Particle separation using modified Taylor’s flow

Abstract

In this study, the separation of micron-size particles from a liquid slug is achieved by using a passive mechanism through Taylor’s flow. We have exploited the recirculation of a fluid along the travelling air–liquid interfaces to align particles in a streamline. Recirculation of concentrated particles is achieved along the centre of the microchannel that aligns with the maximum velocity plane across the channel. The microchannel is fabricated through a four-step manufacturing process to achieve the necessary dimensions and surface chemistry along the side wall of the microchannel. For a flow of liquid, a fully developed flow regime can be witnessed by observing the parabolic velocity profile. The symmetric profile with maximum velocity along the center line of the channel is a depiction of the no-slip boundary at the channel wall. A liquid-repellent solid wall, or a superhydrophobic solid wall, changes the parabolic profile and subsequently, the magnitude and position of maximum velocity changes. Along a channel with one wall of superhydrophobic coating, the profile becomes asymmetric and the shifts location of the maximum velocity from the center of the channel.

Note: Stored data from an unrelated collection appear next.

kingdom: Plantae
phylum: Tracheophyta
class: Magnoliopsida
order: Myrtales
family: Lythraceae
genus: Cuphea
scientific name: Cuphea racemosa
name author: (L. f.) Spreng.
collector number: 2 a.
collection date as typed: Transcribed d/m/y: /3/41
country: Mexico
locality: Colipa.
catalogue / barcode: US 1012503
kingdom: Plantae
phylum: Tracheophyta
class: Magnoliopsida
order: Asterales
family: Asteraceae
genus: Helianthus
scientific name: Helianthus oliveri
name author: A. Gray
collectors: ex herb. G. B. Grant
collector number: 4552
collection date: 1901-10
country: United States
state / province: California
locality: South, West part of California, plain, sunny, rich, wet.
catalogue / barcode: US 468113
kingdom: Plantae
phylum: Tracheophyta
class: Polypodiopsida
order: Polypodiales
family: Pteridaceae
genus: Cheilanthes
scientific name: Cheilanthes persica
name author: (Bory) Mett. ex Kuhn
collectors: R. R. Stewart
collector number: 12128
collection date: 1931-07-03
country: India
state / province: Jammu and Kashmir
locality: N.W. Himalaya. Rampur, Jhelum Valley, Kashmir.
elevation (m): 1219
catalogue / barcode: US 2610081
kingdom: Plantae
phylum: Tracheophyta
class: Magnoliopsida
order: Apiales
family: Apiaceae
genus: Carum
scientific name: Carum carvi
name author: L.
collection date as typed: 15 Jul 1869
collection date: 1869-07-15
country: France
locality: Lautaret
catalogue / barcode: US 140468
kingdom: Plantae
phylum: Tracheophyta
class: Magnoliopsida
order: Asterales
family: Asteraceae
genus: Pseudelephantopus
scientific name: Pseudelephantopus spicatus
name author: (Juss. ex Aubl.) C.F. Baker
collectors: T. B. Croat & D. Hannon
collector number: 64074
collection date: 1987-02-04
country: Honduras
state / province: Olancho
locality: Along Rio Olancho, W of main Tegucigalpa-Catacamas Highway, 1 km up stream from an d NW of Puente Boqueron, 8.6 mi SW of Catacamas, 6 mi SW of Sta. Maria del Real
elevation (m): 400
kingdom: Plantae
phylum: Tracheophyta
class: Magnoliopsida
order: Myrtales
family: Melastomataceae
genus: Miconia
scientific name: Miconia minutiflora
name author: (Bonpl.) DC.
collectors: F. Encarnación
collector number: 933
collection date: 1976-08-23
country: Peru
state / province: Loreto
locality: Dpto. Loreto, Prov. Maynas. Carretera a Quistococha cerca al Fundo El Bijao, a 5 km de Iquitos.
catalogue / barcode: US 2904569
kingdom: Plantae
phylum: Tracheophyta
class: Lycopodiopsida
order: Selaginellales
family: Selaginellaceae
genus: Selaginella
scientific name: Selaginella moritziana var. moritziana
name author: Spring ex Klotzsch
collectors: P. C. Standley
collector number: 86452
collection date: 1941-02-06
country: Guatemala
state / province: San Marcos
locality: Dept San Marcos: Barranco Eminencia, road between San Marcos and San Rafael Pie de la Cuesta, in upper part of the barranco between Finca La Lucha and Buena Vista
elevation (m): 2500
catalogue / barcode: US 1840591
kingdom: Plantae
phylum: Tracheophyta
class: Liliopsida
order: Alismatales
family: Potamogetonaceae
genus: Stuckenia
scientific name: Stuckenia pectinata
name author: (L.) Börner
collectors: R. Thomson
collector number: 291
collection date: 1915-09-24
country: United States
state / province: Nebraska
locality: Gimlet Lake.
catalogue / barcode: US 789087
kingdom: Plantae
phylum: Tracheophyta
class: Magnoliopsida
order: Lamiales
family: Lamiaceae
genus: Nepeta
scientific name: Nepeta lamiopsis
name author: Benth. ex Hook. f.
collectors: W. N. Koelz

After introducing a bubble of the same size as the channel width, the bubble also experiences this asymmetry. As famously Taylor flow depicts, the traveling bubble concentrates the particles along a maximum velocity profile which is along the center of the channel towards the wall with slp condition. However, for one wall with slip condition, it facilitates the shift of the stream of particles on the desired side of the center of the channel. This shift is used to guide particles towards one arm of the Y section of the channel located downstream of the flow. To demonstrate this shift in the particle stream, we conducted experiments along two different channels: one with no slip condition, and the second with a coating that exhibits slip condition along the wall.